### Given records
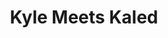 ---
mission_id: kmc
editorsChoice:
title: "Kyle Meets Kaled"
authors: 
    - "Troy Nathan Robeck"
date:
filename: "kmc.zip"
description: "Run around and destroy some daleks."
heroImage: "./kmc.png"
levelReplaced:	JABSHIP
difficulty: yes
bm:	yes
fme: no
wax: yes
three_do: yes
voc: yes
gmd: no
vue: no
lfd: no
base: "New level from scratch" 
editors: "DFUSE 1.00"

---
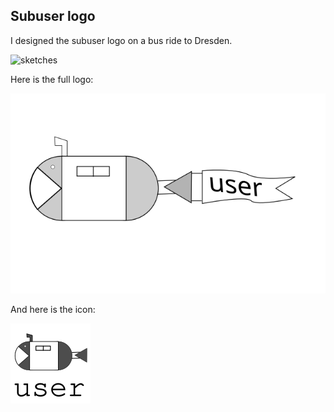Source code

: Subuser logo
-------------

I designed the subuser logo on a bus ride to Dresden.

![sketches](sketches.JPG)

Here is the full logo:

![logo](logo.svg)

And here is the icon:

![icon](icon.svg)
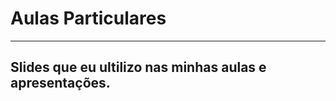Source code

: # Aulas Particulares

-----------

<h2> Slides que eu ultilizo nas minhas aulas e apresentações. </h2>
######
Aim of the exercise —
Repeat each record exactly, with the pictures left out.

Task output —
 ---
mission_id: kmc
editorsChoice:
title: "Kyle Meets Kaled"
authors: 
    - "Troy Nathan Robeck"
date:
filename: "kmc.zip"
description: "Run around and destroy some daleks."
heroImage: "./kmc.png"
levelReplaced:	JABSHIP
difficulty: yes
bm:	yes
fme: no
wax: yes
three_do: yes
voc: yes
gmd: no
vue: no
lfd: no
base: "New level from scratch" 
editors: "DFUSE 1.00"

---
Source code

: Subuser logo
-------------

I designed the subuser logo on a bus ride to Dresden.

![sketches](sketches.JPG)

Here is the full logo:

![logo](logo.svg)

And here is the icon:

![icon](icon.svg)
Source code

: # Aulas Particulares

-----------

<h2> Slides que eu ultilizo nas minhas aulas e apresentações. </h2>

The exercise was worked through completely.